Exercise = Drop the pictures; give again exactly the lines from the one holding "1.07.2026, 20:11" through the end of the data.

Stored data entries
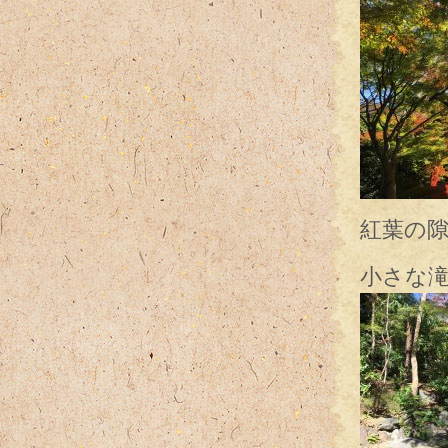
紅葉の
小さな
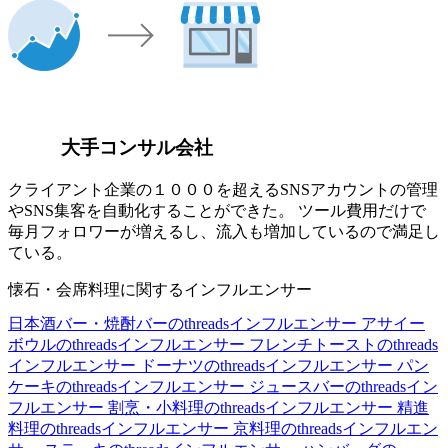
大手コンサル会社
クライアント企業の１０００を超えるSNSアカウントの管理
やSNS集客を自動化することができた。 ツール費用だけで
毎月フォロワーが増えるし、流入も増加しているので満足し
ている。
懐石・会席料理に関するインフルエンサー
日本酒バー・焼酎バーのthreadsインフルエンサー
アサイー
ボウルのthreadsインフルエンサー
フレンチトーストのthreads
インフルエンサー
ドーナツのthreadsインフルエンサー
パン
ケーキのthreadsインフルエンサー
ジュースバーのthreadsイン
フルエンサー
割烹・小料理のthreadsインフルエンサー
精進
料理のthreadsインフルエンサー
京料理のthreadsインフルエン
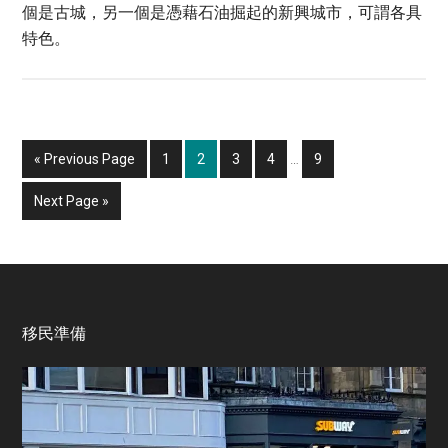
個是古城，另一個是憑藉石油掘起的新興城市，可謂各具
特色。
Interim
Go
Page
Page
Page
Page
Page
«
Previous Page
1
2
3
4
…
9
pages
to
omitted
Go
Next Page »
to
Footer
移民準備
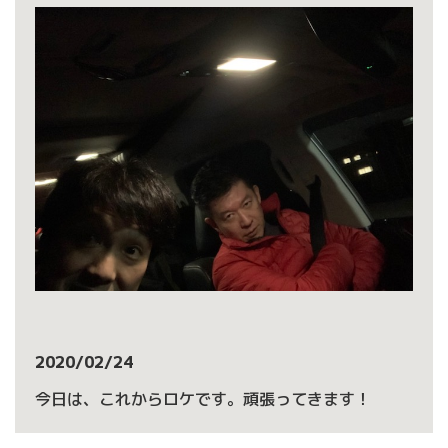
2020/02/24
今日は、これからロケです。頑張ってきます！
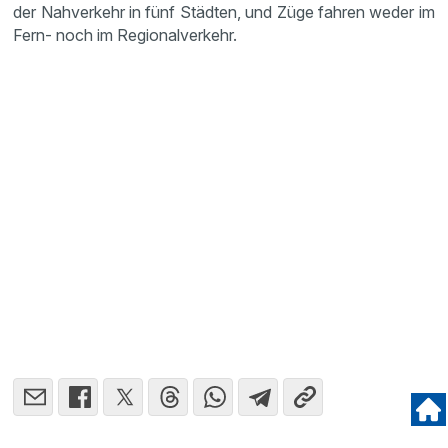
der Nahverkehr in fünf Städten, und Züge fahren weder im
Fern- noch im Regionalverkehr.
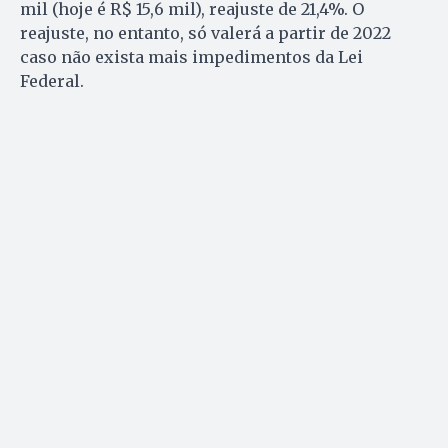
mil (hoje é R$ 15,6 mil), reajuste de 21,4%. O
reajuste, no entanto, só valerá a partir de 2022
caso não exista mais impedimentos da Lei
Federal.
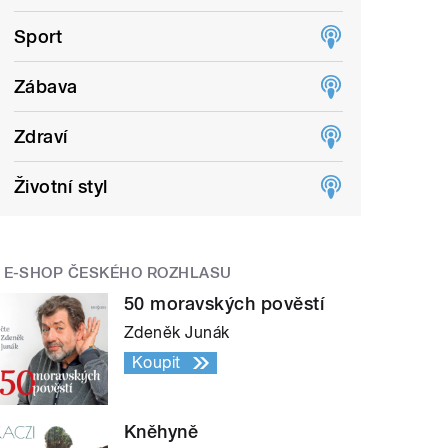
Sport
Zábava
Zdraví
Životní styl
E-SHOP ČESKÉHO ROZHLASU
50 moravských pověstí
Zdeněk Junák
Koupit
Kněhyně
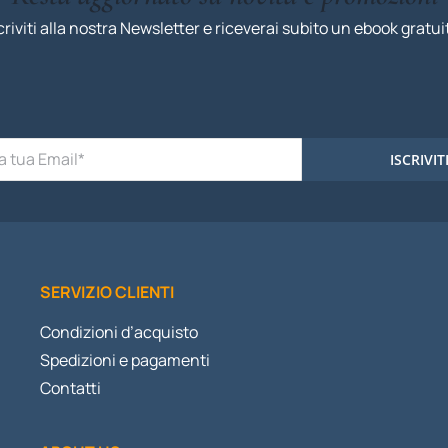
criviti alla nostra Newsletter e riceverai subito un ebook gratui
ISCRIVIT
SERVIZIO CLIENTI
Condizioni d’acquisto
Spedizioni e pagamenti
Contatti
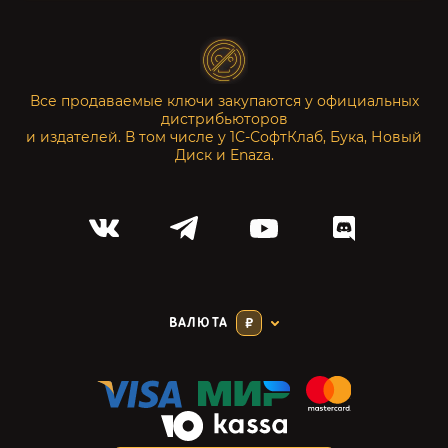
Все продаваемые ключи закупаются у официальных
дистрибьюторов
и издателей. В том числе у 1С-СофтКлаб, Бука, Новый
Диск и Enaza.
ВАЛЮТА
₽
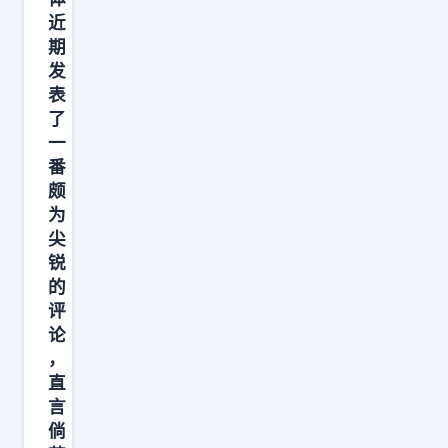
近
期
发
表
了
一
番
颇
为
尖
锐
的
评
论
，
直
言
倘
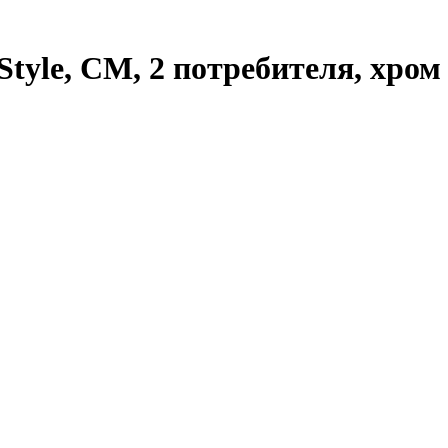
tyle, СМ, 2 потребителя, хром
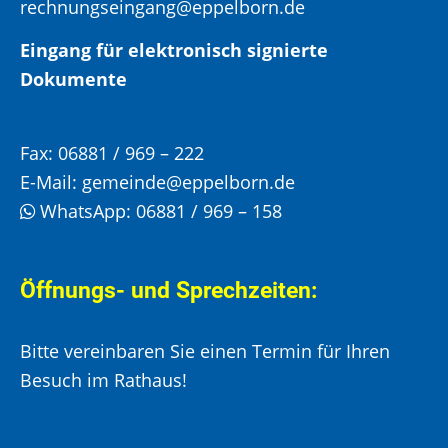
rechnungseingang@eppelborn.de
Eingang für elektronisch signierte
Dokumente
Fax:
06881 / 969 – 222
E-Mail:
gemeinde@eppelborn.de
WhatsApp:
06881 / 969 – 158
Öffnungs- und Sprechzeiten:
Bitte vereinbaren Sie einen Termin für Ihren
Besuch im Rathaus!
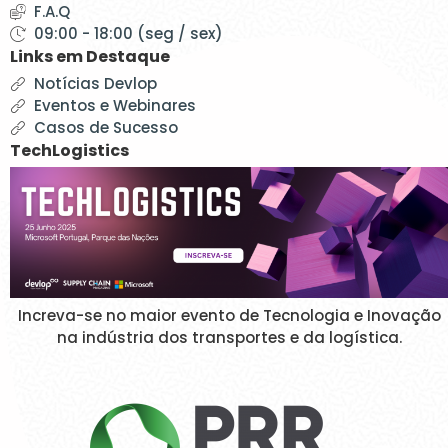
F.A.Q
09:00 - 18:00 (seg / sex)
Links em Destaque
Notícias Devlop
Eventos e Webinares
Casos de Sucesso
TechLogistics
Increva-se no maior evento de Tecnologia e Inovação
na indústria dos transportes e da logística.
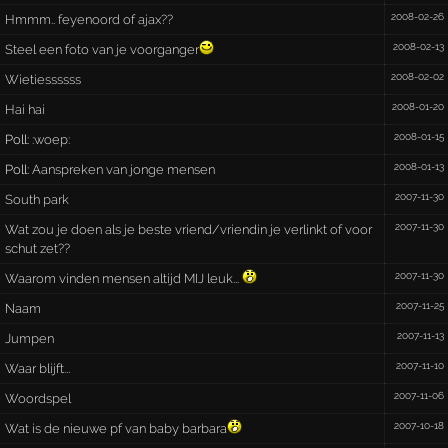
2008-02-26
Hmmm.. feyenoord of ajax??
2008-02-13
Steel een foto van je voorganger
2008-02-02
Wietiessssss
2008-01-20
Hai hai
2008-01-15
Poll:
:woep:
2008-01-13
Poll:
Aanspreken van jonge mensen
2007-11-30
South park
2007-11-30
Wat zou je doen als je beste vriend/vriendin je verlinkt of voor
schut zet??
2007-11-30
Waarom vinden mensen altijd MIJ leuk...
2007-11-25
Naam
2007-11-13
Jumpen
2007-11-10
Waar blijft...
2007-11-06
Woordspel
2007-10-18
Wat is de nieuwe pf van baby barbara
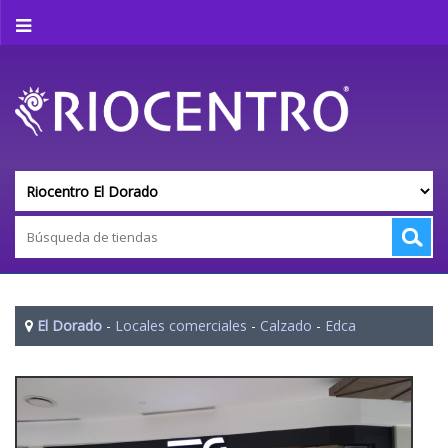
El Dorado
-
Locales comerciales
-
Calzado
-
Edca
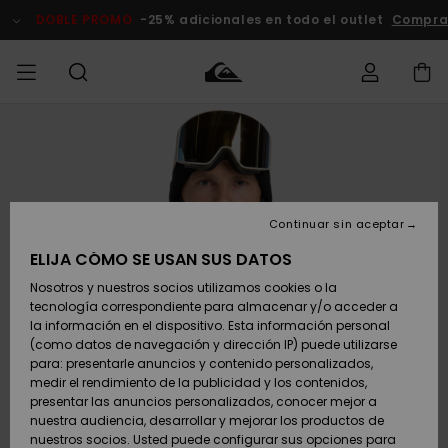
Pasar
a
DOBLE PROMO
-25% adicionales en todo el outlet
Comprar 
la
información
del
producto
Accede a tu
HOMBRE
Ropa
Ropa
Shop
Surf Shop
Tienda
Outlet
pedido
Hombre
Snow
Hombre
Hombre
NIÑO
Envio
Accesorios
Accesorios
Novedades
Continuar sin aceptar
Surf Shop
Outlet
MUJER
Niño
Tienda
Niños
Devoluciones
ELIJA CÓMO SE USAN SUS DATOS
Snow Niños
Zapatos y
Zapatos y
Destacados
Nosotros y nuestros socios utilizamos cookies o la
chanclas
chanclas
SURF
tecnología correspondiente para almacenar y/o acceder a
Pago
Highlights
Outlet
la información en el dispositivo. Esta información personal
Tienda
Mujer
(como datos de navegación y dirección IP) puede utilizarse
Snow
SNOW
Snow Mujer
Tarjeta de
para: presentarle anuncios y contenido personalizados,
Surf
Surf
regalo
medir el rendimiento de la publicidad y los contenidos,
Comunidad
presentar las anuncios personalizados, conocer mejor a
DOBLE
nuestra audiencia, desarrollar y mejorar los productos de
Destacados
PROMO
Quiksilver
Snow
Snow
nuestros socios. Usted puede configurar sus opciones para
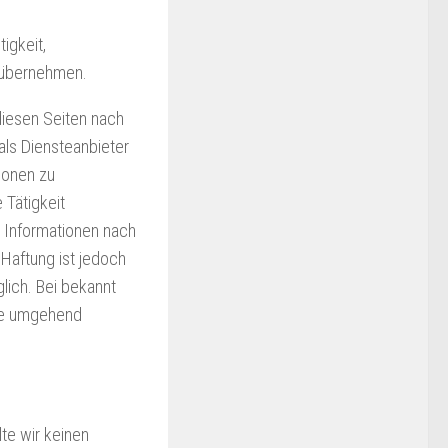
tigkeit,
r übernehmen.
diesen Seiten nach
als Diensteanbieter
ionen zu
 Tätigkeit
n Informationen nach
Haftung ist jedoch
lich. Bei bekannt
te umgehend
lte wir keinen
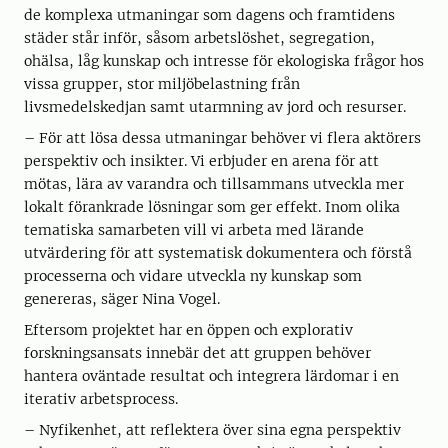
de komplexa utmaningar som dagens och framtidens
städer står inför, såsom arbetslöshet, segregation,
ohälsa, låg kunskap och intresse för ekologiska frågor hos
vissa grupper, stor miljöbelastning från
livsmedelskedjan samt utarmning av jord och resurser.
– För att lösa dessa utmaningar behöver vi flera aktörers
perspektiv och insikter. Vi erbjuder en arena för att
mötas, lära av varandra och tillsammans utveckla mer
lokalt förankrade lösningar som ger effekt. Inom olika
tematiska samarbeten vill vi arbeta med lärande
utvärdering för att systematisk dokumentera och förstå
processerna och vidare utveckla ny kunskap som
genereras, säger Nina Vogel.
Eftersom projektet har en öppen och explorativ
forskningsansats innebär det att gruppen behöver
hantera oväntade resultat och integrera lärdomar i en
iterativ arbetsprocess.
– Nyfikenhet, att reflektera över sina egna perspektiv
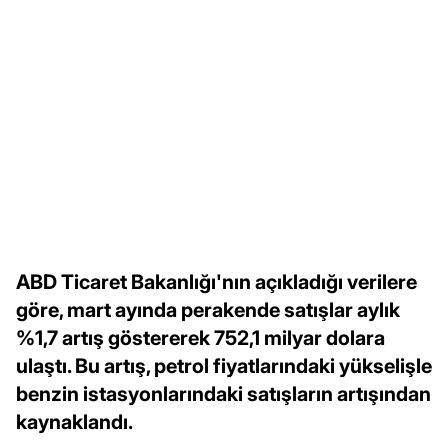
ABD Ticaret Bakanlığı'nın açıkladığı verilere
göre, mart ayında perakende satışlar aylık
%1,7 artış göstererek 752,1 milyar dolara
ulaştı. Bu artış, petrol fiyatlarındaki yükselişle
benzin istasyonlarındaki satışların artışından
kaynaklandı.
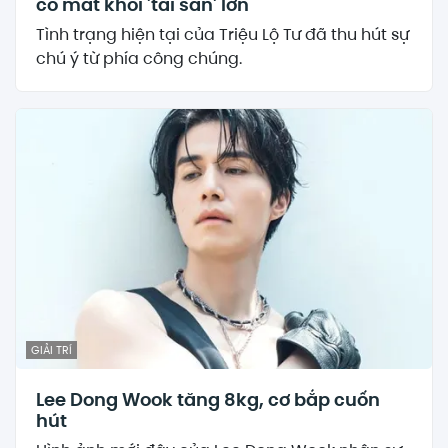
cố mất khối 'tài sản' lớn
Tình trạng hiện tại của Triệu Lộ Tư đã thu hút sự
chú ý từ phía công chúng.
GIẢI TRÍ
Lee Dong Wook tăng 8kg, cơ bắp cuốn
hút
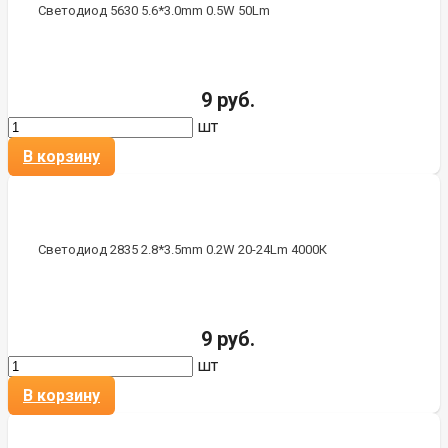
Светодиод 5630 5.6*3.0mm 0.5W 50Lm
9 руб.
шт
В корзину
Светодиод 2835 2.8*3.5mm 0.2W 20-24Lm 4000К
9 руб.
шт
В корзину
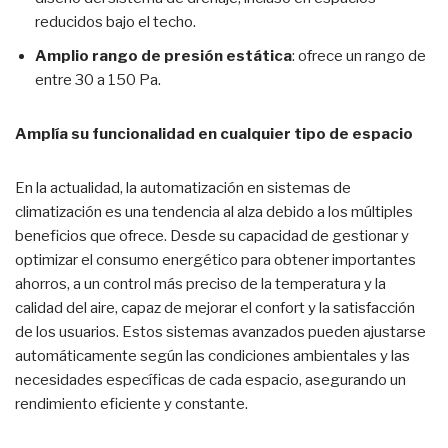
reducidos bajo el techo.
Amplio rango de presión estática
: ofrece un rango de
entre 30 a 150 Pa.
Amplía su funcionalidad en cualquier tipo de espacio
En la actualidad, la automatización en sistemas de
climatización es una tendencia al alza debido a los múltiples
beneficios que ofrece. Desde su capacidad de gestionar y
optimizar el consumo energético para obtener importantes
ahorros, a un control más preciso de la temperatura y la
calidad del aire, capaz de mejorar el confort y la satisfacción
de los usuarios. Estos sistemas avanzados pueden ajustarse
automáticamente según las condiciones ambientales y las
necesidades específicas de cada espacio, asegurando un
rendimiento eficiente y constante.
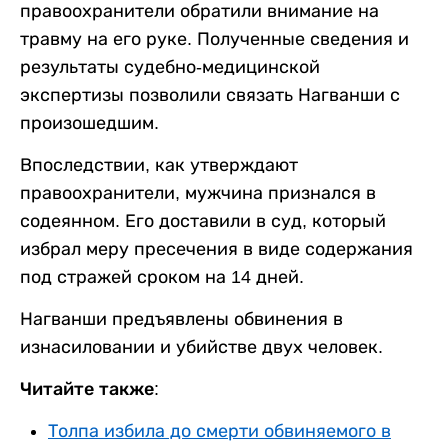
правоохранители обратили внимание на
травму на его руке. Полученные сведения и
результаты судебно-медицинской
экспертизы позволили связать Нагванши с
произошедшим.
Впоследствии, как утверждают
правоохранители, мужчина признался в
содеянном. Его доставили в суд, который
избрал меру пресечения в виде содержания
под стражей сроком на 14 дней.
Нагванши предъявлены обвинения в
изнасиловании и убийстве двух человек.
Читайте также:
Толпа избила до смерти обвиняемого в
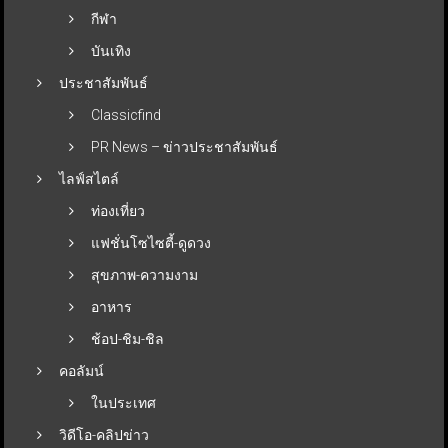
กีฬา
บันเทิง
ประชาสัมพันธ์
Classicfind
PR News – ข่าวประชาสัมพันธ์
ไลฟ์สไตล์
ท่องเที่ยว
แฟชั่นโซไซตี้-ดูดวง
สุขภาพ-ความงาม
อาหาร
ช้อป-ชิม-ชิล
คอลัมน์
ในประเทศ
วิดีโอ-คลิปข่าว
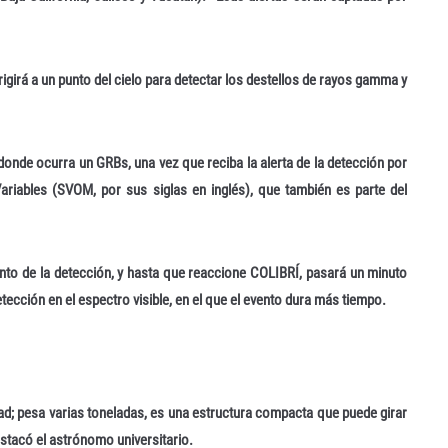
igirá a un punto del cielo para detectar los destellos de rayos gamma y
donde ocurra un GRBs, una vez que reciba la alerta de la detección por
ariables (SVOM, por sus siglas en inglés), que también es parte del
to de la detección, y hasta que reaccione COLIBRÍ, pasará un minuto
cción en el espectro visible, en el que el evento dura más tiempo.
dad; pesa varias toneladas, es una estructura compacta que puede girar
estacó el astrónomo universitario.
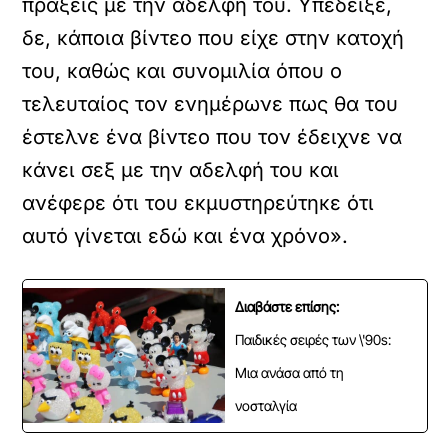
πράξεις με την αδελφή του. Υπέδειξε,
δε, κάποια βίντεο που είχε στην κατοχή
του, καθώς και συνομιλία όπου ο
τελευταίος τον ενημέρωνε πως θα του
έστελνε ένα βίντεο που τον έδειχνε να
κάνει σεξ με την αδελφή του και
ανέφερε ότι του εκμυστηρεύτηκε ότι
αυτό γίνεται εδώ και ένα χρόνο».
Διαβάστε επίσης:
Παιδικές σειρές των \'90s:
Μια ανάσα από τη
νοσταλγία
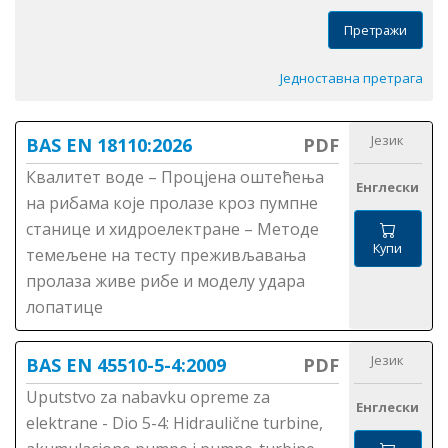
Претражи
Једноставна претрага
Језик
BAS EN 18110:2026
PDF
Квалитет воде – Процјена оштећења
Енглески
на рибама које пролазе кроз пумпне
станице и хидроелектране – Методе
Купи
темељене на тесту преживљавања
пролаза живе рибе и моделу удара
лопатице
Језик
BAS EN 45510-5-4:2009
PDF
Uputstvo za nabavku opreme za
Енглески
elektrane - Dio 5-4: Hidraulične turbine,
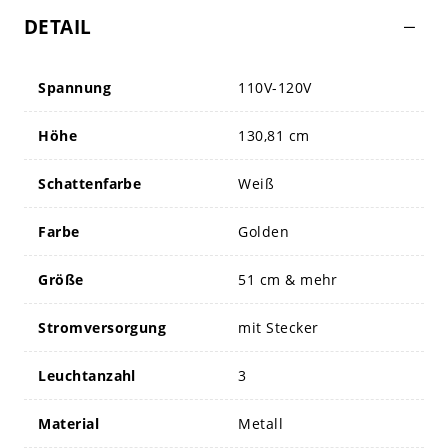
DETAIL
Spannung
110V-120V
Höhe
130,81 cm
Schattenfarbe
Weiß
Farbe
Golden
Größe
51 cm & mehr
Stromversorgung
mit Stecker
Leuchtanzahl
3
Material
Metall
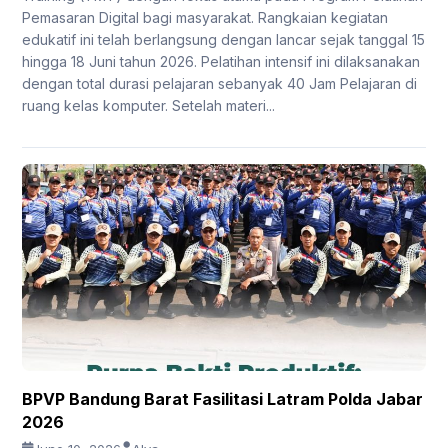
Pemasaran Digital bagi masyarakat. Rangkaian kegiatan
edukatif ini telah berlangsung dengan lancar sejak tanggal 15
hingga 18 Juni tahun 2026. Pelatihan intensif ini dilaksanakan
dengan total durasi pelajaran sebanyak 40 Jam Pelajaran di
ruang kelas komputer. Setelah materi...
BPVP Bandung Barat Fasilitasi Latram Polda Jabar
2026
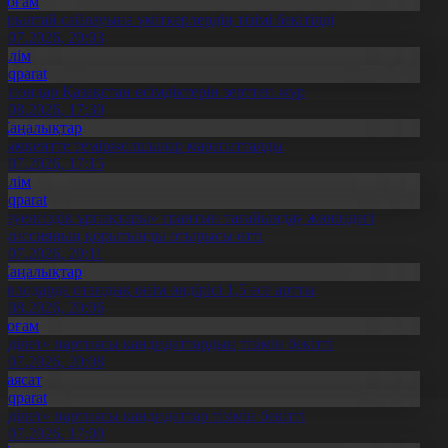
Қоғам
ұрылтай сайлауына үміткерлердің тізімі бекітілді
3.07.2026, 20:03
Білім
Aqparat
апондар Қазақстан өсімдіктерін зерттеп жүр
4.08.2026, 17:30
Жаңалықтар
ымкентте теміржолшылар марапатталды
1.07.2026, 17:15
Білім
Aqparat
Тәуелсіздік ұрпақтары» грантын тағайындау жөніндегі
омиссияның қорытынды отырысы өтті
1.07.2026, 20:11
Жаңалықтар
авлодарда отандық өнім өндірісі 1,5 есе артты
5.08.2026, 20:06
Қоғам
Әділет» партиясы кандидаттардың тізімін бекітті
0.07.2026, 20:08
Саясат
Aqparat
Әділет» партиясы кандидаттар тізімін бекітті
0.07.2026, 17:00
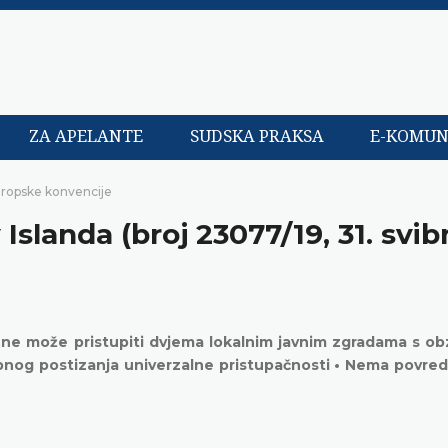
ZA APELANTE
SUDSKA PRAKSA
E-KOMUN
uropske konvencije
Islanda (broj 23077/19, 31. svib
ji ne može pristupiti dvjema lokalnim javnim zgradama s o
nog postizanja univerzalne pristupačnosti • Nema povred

Exercise answer =
1.07.2026, 20:11
Жаңалықтар
авлодарда отандық өнім өндірісі 1,5 есе артты
5.08.2026, 20:06
Қоғам
Әділет» партиясы кандидаттардың тізімін бекітті
0.07.2026, 20:08
Саясат
Aqparat
Әділет» партиясы кандидаттар тізімін бекітті
0.07.2026, 17:00
ZA APELANTE
SUDSKA PRAKSA
E-KOMUN
uropske konvencije
Islanda (broj 23077/19, 31. svib
ji ne može pristupiti dvjema lokalnim javnim zgradama s o
nog postizanja univerzalne pristupačnosti • Nema povred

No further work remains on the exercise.